The Organization of the Petroleum Exporting Countries (OPEC) is a permanent, intergovernmental organization, created at the Baghdad Conference in 1960, by Iran, Iraq, Kuwait, Saudi Arabia, and Venezuela. It aims to manage the supply of oil to set the price of oil in the world market, to avoid fluctuations that might affect the economies of both producing and purchasing countries. It is headquartered in Vienna, Austria.

As of 2019, OPEC has a total of 14 members including Iran, Iraq, Kuwait, United Arab Emirates (UAE), Saudi Arabia, Algeria, Libya, Nigeria, Gabon, Equatorial Guinea, Republic of Congo, Angola, Ecuador and Venezuela are members of OPEC. 

Without OPEC, oil prices would be exploited by countries pumping to the maximum to take advantage of any opportunity to grow their market share. OPEC helps to put the security of the global oil supply into place. 

The crude markets fluctuate as the resurgent pandemic threatened demand in China and the United States but prices have recovered since then. The OPEC and its allies are due to meet next week as they will discuss the plan for the revival of oil production. According to a Bloomberg survey of traders and analysts, the coalition led by Saudi Arabia and Russia is gradually restoring the vast amount of crude production halted during the pandemic. 
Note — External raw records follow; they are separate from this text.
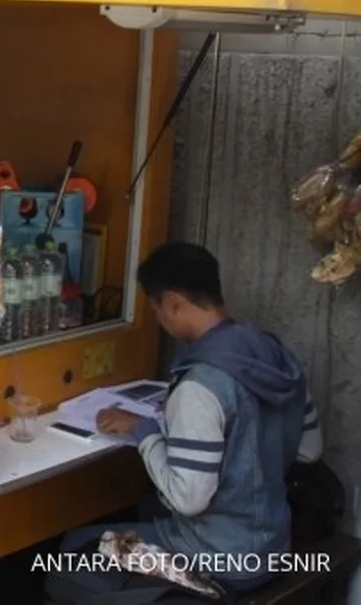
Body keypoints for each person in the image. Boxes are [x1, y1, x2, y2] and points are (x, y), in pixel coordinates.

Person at [52, 242, 323, 597]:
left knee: (70, 554)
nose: (158, 319)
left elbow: (188, 500)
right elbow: (309, 450)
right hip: (272, 546)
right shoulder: (273, 353)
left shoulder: (200, 385)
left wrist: (143, 430)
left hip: (220, 560)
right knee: (147, 508)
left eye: (155, 308)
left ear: (174, 301)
The OPEC+ have kept prices high enough to make sure that the revival of the global petroleum industry happens and have largely avoided the spike that could threaten the working of the world’s economy. As China re-imposed lockdowns, in the first week of August, international crude prices sank about $11 a barrel to roughly 15%. During the meeting, the countries will reconsider the increase in oil output. The previously increase amount has been 400,000 barrels per day (BPD). 

United States President Joe Biden’s administration has urged the producer group to boost the output to tackle rising gasoline prices it sees as a threat to the global economic recovery. According to the American Automobile Association, United States gasoline prices are running at about $3.18 a gallon at the pumps, up more than a dollar from this time last year.